Report each line of the records that contains the word "account", and copy every such line in full. Uppercase and lowercase letters count as different.
§ §
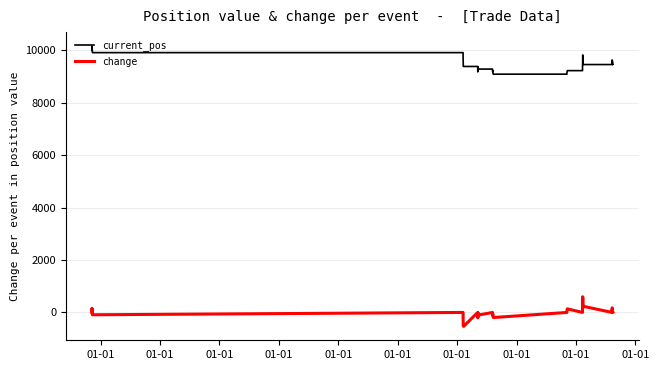

How many distinct data groups are displayed?

2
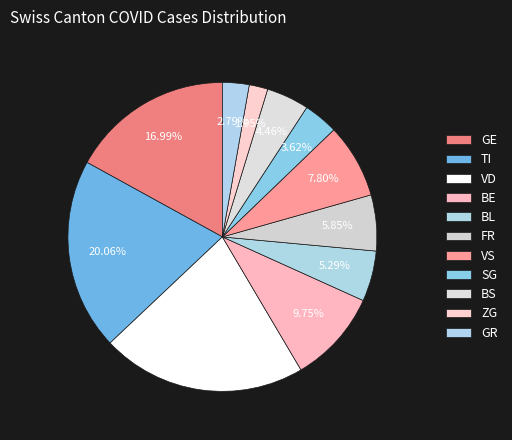

Count the number of slices in the pie.

11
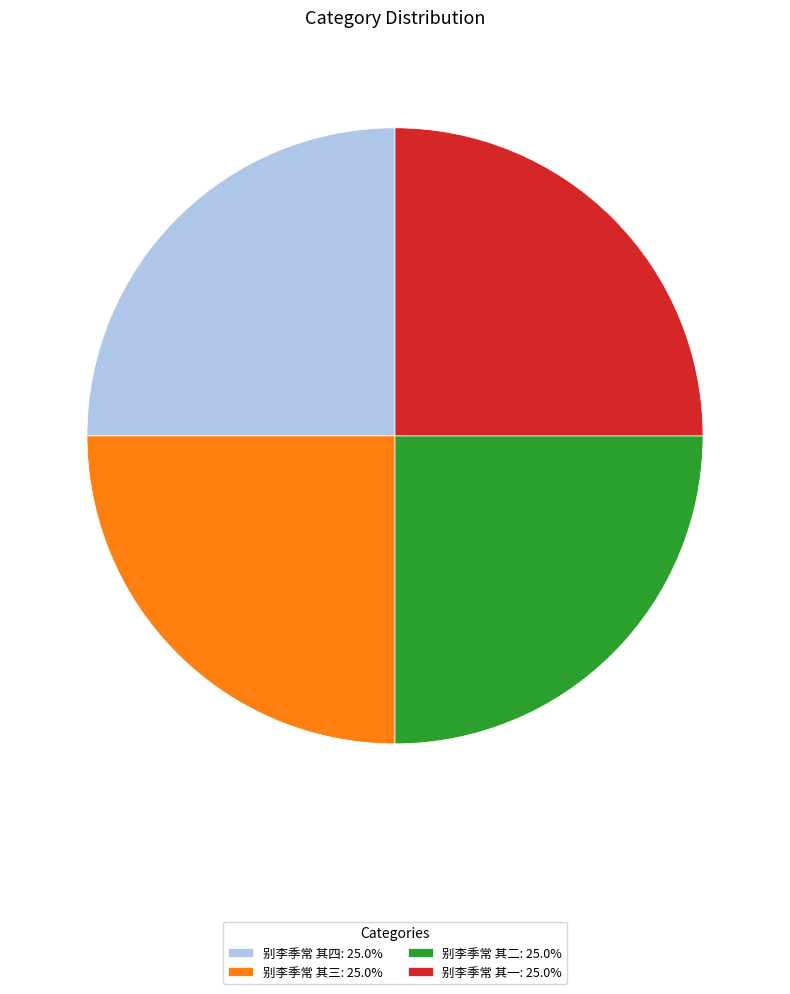

Does 别李季常 其三: 25.0% account for over 50% of the chart?

No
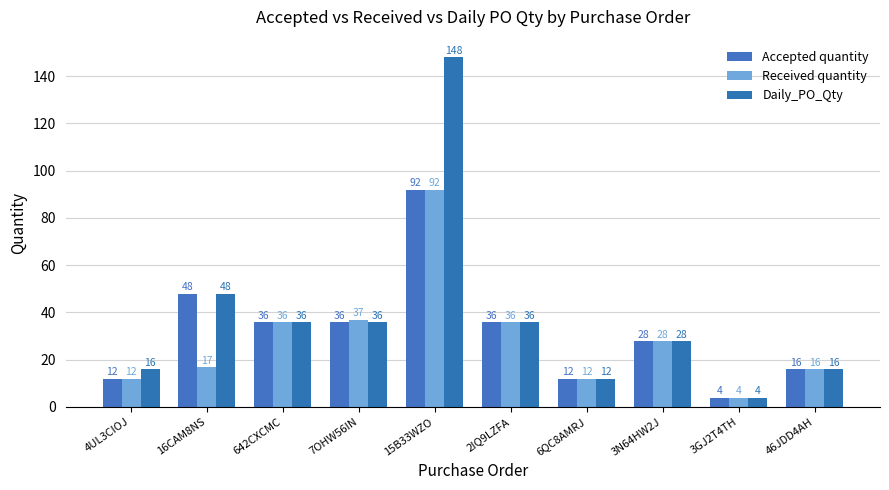

What is the value of the Accepted quantity bar at the 9th from the left?

4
§ §
SOLUTION TO THIS EXERCISE
Does 别李季常 其三: 25.0% account for over 50% of the chart?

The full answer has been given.